Problem statement
Present each line of the entries below that holds the word "about".

Records to use
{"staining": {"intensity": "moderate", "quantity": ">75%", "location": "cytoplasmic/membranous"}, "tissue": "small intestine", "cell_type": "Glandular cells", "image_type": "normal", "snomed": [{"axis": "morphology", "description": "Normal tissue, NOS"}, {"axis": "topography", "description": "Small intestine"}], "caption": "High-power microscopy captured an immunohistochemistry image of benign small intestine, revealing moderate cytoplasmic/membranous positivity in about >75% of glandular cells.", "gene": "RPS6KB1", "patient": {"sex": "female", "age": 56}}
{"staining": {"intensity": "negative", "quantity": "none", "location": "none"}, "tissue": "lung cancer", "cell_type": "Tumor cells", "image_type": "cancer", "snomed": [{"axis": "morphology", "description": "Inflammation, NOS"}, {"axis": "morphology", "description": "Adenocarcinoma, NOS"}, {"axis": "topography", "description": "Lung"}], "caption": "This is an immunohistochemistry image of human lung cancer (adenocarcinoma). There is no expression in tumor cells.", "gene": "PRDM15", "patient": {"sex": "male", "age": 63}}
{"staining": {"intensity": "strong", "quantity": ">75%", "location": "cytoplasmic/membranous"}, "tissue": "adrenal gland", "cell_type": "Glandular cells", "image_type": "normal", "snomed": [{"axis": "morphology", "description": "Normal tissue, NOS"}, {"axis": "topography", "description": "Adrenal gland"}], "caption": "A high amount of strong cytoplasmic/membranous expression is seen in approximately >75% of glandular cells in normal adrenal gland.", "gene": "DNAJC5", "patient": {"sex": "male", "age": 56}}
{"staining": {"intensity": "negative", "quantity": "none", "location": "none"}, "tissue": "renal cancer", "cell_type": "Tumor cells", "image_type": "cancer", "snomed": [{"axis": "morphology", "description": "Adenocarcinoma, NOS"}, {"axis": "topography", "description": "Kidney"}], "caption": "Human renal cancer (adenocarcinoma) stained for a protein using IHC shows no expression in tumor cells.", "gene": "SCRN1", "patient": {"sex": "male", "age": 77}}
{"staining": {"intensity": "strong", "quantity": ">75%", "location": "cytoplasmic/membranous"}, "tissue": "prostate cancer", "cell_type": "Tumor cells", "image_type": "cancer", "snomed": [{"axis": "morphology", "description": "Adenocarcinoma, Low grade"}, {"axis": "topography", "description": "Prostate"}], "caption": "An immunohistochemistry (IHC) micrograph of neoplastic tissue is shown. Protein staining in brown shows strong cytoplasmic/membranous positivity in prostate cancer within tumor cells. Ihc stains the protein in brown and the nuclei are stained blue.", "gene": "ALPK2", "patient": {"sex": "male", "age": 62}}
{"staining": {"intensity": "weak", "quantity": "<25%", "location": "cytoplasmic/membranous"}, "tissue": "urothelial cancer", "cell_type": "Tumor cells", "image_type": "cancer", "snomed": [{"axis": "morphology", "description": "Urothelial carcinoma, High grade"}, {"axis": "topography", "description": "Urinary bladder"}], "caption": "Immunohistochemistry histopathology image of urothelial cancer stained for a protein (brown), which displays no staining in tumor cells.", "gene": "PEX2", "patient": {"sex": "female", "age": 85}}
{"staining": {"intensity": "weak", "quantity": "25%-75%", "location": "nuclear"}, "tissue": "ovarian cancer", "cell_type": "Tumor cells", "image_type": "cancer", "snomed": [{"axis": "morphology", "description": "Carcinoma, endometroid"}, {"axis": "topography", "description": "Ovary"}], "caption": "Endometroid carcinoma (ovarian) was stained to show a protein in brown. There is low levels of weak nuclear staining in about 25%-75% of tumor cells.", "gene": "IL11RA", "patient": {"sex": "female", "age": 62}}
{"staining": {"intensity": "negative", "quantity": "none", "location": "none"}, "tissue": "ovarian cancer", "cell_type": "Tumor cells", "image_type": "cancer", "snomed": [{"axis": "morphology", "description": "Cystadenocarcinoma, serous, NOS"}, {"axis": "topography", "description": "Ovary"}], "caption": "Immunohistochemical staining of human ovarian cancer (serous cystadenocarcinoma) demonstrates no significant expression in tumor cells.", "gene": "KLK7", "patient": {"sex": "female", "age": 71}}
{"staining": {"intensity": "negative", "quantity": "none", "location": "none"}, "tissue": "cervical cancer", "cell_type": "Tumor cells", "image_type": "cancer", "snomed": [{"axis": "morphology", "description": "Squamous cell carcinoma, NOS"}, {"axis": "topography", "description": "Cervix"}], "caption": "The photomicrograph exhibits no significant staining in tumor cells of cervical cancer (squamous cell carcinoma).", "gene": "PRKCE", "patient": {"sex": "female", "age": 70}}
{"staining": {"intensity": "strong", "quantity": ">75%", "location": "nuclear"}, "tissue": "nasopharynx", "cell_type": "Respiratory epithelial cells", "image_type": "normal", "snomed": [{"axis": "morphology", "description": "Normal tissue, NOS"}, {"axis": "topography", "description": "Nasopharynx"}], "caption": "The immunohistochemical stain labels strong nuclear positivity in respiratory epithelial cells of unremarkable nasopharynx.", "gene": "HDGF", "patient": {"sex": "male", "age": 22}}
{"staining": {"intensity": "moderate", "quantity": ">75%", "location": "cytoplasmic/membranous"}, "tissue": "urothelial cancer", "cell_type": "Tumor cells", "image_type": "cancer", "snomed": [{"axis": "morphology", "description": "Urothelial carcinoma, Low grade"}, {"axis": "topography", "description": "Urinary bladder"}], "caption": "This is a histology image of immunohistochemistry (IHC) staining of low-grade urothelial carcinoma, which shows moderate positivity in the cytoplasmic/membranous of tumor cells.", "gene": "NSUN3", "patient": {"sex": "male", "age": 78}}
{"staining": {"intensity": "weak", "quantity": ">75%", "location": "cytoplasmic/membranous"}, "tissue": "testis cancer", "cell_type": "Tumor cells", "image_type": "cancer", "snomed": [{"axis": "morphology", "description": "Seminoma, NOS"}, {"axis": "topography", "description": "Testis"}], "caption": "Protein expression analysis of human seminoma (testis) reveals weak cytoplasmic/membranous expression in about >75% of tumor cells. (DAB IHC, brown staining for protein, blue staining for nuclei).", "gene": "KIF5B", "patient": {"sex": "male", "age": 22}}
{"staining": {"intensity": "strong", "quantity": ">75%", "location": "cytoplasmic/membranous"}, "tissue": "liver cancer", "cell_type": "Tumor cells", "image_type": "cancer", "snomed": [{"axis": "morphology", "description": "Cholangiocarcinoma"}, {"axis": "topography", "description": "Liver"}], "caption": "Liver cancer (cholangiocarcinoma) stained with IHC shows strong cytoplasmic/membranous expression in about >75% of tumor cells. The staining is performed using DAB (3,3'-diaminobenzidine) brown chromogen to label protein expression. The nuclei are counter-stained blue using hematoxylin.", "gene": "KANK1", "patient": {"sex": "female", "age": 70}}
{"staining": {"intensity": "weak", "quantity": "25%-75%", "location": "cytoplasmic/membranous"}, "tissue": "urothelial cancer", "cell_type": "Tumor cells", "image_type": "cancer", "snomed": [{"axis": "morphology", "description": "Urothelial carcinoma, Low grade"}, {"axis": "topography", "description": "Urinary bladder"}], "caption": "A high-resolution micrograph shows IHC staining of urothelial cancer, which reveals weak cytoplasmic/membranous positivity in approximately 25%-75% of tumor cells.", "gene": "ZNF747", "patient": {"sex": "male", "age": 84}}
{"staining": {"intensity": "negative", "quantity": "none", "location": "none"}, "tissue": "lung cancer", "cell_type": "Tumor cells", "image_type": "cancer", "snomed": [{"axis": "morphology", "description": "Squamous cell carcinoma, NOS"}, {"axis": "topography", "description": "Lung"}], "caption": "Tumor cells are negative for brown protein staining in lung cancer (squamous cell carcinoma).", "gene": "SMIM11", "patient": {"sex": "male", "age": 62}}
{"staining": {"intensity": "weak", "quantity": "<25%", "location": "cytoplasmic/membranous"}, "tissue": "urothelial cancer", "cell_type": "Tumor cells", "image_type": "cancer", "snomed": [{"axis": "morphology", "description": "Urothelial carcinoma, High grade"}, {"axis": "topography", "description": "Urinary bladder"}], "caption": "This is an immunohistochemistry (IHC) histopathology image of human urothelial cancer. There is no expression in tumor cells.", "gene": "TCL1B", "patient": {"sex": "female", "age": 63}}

Output of the exercise
{"staining": {"intensity": "moderate", "quantity": ">75%", "location": "cytoplasmic/membranous"}, "tissue": "small intestine", "cell_type": "Glandular cells", "image_type": "normal", "snomed": [{"axis": "morphology", "description": "Normal tissue, NOS"}, {"axis": "topography", "description": "Small intestine"}], "caption": "High-power microscopy captured an immunohistochemistry image of benign small intestine, revealing moderate cytoplasmic/membranous positivity in about >75% of glandular cells.", "gene": "RPS6KB1", "patient": {"sex": "female", "age": 56}}
{"staining": {"intensity": "weak", "quantity": "25%-75%", "location": "nuclear"}, "tissue": "ovarian cancer", "cell_type": "Tumor cells", "image_type": "cancer", "snomed": [{"axis": "morphology", "description": "Carcinoma, endometroid"}, {"axis": "topography", "description": "Ovary"}], "caption": "Endometroid carcinoma (ovarian) was stained to show a protein in brown. There is low levels of weak nuclear staining in about 25%-75% of tumor cells.", "gene": "IL11RA", "patient": {"sex": "female", "age": 62}}
{"staining": {"intensity": "weak", "quantity": ">75%", "location": "cytoplasmic/membranous"}, "tissue": "testis cancer", "cell_type": "Tumor cells", "image_type": "cancer", "snomed": [{"axis": "morphology", "description": "Seminoma, NOS"}, {"axis": "topography", "description": "Testis"}], "caption": "Protein expression analysis of human seminoma (testis) reveals weak cytoplasmic/membranous expression in about >75% of tumor cells. (DAB IHC, brown staining for protein, blue staining for nuclei).", "gene": "KIF5B", "patient": {"sex": "male", "age": 22}}
{"staining": {"intensity": "strong", "quantity": ">75%", "location": "cytoplasmic/membranous"}, "tissue": "liver cancer", "cell_type": "Tumor cells", "image_type": "cancer", "snomed": [{"axis": "morphology", "description": "Cholangiocarcinoma"}, {"axis": "topography", "description": "Liver"}], "caption": "Liver cancer (cholangiocarcinoma) stained with IHC shows strong cytoplasmic/membranous expression in about >75% of tumor cells. The staining is performed using DAB (3,3'-diaminobenzidine) brown chromogen to label protein expression. The nuclei are counter-stained blue using hematoxylin.", "gene": "KANK1", "patient": {"sex": "female", "age": 70}}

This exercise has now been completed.